Roles for Intrinsic Disorder in Hox Proteins—Much of the nonhomeodomain sequence of UbxIb is intrinsically disordered. We have demonstrated that this disorder is important for Ubx function, leading to the expectation is that this feature should be conserved across multiple species. Indeed, we find that a small disordered region predicted near the N terminus is conserved in insects and crustaceans (last common ancestor 400 million years ago), and a very large disordered region near the middle of the protein is additionally predicted to be conserved in arthropods (540 million years of evolution) (Fig. 7) (75, 76), although the corresponding amino acid sequences of Hox orthologues are surprisingly divergent. For comparison, humans last shared an ancestor with chimpanzees ∼5–7 million years ago and with fish ∼450 million years ago (82). This conservation suggests that the intrinsically disordered regions N-terminal to the YPWM motif must be crucial for Ubx function. Consistent with this hypothesis, we also find disordered regions in the other seven Drosophila Hox proteins (Fig. 6). Therefore, sequence conservation in Ubx occurs at three levels of stringency: (i) the highly homologous homeodomain, (ii) the more weakly conserved motifs, and (iii) the preservation of disordered character but not amino acid sequence. This conservation may provide some balance in Hox protein evolution, preserving regulation and patterning in crucial core structures (e.g. the central nervous system, muscle, and gut) while still permitting evolution of new morphologies and body plans.
In UbxIb, much of the observed disorder is found in the microexon region and the activation domain. Activation domains are frequently intrinsically disordered, a feature that may aid their interaction with general transcription factors (83, 84). Likewise, the frequent disorder in alternatively spliced regions is also likely to be necessary for protein interactions (85). Therefore, multiple protein interactions relying on disorder may be required for Ubx to regulate transcription as well as to communicate with other cell-regulatory systems. In support of this hypothesis, Ubx has been found to bind a surprisingly high number of proteins in yeast and in vitro, many of which can modify Ubx function in vivo (20, 21).
Ordering of intrinsically disordered regions is often observed upon ligand or protein interactions (56, 67). Conformational transitions can also transfer information between regions within a protein, allowing one molecular function to influence another (67). Thus, our observation of disordered regions in Ubx influencing DNA binding opens new avenues for dissecting both external and internal mechanisms for regulating DNA binding.

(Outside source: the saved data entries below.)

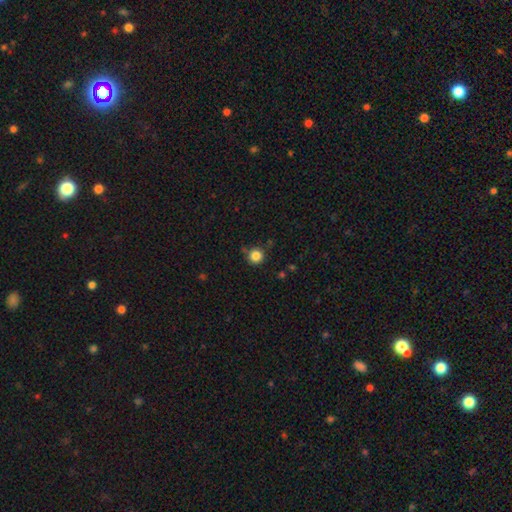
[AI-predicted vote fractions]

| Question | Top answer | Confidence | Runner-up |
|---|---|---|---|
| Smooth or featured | smooth | 84% | star or artifact (12%) |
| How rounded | round | 95% | in between (5%) |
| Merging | none | 83% | minor disturbance (10%) |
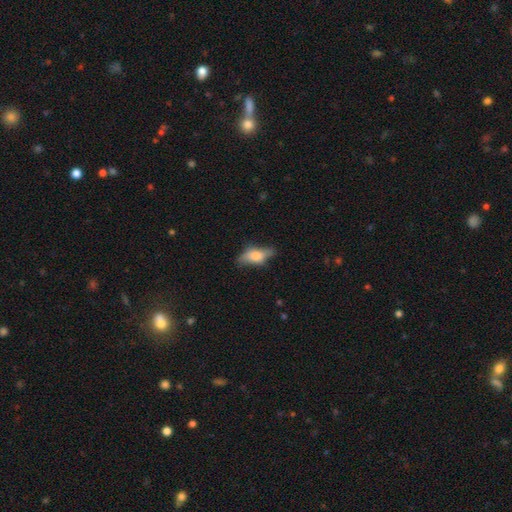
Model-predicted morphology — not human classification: Overall: smooth (56%; featured or disk 36%). How rounded: in between (70%). Merging: none (63%; minor disturbance 26%).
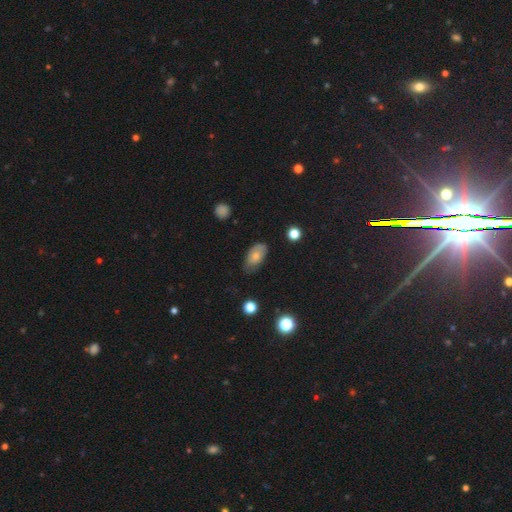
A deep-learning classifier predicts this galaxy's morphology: This is likely a smooth galaxy (63%). How rounded: clearly in between (91%). Merging: likely none (63%).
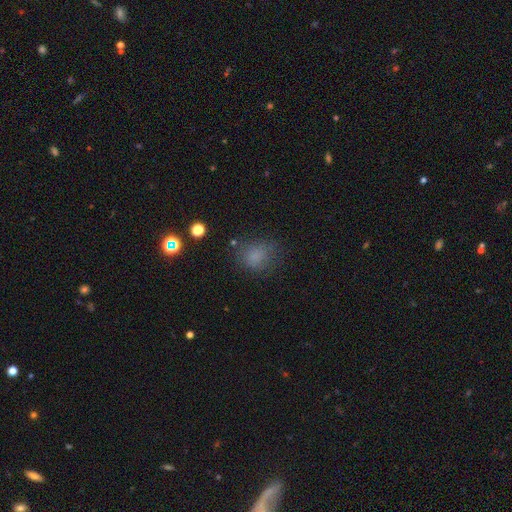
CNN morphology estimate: Q: Smooth or featured?
A: smooth (74%); runner-up: star or artifact (17%)
Q: How rounded?
A: round (62%); runner-up: in between (36%)
Q: Merging?
A: none (66%); runner-up: minor disturbance (20%)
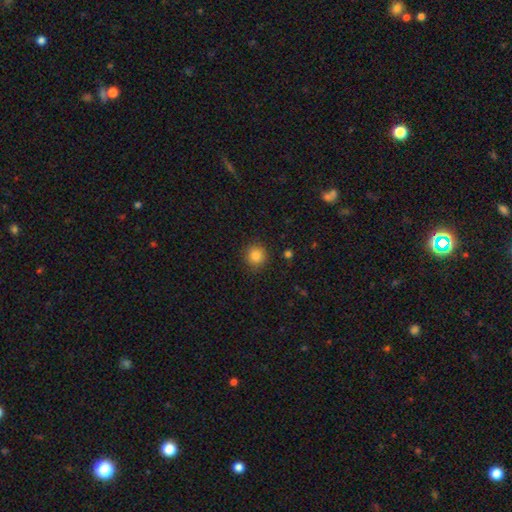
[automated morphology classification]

Potential Roles of the DNA Binding Regulatory Regions in Vivo—Although I2 and R together have little net impact on binding in vitro, these regions may nonetheless be relevant for transcription factor function in vivo. Protein interactions could alter the regulatory balance between I2 and R via a variety of mechanisms, including binding I2 and further restricting its dynamics or binding the R region and thereby freeing I2. Indeed, removal of the N-terminal 19 amino acids has dramatic effects on transcription activation of the decapentaplegic gene in the embryonic midgut (72). Therefore, the I2 and R regions also potentially influence animal development by altering DNA binding in vivo.

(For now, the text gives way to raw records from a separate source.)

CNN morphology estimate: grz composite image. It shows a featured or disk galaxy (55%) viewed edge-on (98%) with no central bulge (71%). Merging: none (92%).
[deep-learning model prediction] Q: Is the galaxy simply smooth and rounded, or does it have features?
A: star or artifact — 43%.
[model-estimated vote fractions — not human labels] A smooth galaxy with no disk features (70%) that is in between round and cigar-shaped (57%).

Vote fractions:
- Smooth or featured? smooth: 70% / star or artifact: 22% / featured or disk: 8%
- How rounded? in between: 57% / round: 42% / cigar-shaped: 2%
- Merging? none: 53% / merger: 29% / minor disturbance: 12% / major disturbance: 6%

Multiple in vivo studies have identified tissue-specific effects caused by mutation in and around the YPWM motif in Hox proteins (72, 86, 87). These phenotypes were initially ascribed to an impact on tissue-specific protein interactions (88, 89). In particular, many studies focused on Exd, a Hox-interacting protein known to bind the YPWM motif. Thus, the impact of the YPWM region on DNA occupancy by Hox proteins in the presence of Exd was anticipated to be indirect, mediated by altered partner interactions (88). However, the Ubx-18 internal deletion mutant lacking the YPWM motif is less able to repress dll, an Exd dependent target, and antp, an Exd independent target in vivo (72). Given that an alternate Exd binding motif is primarily used by Ubx for dll repression (4), these data suggest the YPWM region impacts functions other than Exd interaction (25, 72, 90). Indeed, research from the Mann laboratory has established that the YPWM region impacts interaction with Hox-Exd composite DNA binding sites by truncation mutants of Labial and Sex Combs Reduced, two other Drosophila Hox proteins (25, 28). We find that regulation of DNA binding by the I1/YPWM region is not an artifact of the severe N-terminal truncations used in the previous binding studies (25, 28).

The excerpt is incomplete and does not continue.